Tâches proposées:
a – D'après l'extrait sur l'AGS, d'où provient le financement de cette garantie ?
b – Affichez sans modification le passage de l'extrait sur l'AGS compris entre « Rappelons cette évidence » et « garantie remarquablement étendue. », inclus.

Extrait du document:

Rappelons cette évidence que l’AGS a été instituée par un accord conclu entre des organisations représentatives d’employeurs, exclusivement, et que son financement découle d’une cotisation patronale, uniquement. Aucun salarié ne subit de précompte sur sa rémunération pour bénéficier de cette garantie. Elle est pourtant à nulle autre comparable dans l’Union européenne : le plafond de la garantie dépasse de loin celui en vigueur dans les autres États membres tandis que la jurisprudence de la Cour de cassation n’a eu de cesse, depuis la fin des années 1990, d’étendre le champ de la garantie AGS. Or, rétrograder l’AGS dans le classement des créanciers privilégiés, en dépouillant l’institution du superprivilège des salaires, ne ferait que grever ses ressources. Un tel projet mérite désapprobation quand il s’agit de ressources purement patronales finançant une garantie remarquablement étendue.

Au demeurant, rétrogradée, l’AGS l’est déjà à plus d’un titre par la loi : une fois subrogée au titre des créances avancées en cas de liquidation judiciaire, l’AGS subit une rétrogradation dans l’ordre des paiements du premier au quatrième rang des créanciers postérieurs  (C. com., art. L  641-13, III, 4°) ; pire, les « autres sommes avancées » dans une procédure de redressement ou de liquidation judiciaire, à savoir les créances antérieures autres que superprivilégiées et celles dues en cas de rupture du contrat de travail, sont « remboursées » dans les conditions prévues par le droit des procédures collectives « pour le règlement des créances nées antérieurement au jugement d’ouverture de la procédure » (C. trav. art. L  3253-16, 2° : en d’autres termes, la subrogation est exclue et ces créances sont fictivement qualifiées de créances antérieures, ne bénéficiant que du privilège général des salaires). La subrogation pleine et entière dans le superprivilège des salaires demeure le seul espoir véritable que l’AGS puisse nourrir dans le remboursement (très partiel) de ses avances.

Une réforme, aussi technique qu’elle paraisse, devrait être abandonnée lorsqu’elle menace d’assécher les ressources d’un grand modèle social.

Quelle est la portée du principe de subsidiarité ?

Enregistrements des zones de mise en page:

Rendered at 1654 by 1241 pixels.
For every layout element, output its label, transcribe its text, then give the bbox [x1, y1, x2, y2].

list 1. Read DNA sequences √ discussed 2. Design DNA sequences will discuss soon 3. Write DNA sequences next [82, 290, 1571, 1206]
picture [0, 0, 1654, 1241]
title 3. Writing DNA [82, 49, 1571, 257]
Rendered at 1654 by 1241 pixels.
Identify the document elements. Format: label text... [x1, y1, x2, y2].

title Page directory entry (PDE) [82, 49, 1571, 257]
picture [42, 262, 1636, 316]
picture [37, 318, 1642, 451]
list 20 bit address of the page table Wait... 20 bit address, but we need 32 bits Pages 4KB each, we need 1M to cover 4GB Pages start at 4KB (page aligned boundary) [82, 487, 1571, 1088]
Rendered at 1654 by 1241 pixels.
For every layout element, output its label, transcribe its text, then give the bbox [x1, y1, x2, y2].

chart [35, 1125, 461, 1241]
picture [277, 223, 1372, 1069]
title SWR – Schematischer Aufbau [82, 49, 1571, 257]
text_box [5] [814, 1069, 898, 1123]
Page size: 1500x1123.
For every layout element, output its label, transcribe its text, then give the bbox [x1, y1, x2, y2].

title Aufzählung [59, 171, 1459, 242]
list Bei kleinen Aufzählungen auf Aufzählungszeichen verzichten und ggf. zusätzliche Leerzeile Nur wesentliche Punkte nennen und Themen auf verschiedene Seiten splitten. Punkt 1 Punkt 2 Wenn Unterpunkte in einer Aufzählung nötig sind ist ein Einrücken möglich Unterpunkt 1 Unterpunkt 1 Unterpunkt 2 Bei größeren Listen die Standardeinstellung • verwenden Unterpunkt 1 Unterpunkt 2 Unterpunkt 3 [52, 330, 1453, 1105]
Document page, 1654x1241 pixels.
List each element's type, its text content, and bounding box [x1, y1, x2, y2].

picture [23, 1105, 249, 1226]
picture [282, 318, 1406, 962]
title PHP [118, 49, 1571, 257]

Réponses aux tâches:
a – Il découle uniquement d'une cotisation patronale.

b –
Rappelons cette évidence que l’AGS a été instituée par un accord conclu entre des organisations représentatives d’employeurs, exclusivement, et que son financement découle d’une cotisation patronale, uniquement. Aucun salarié ne subit de précompte sur sa rémunération pour bénéficier de cette garantie. Elle est pourtant à nulle autre comparable dans l’Union européenne : le plafond de la garantie dépasse de loin celui en vigueur dans les autres États membres tandis que la jurisprudence de la Cour de cassation n’a eu de cesse, depuis la fin des années 1990, d’étendre le champ de la garantie AGS. Or, rétrograder l’AGS dans le classement des créanciers privilégiés, en dépouillant l’institution du superprivilège des salaires, ne ferait que grever ses ressources. Un tel projet mérite désapprobation quand il s’agit de ressources purement patronales finançant une garantie remarquablement étendue.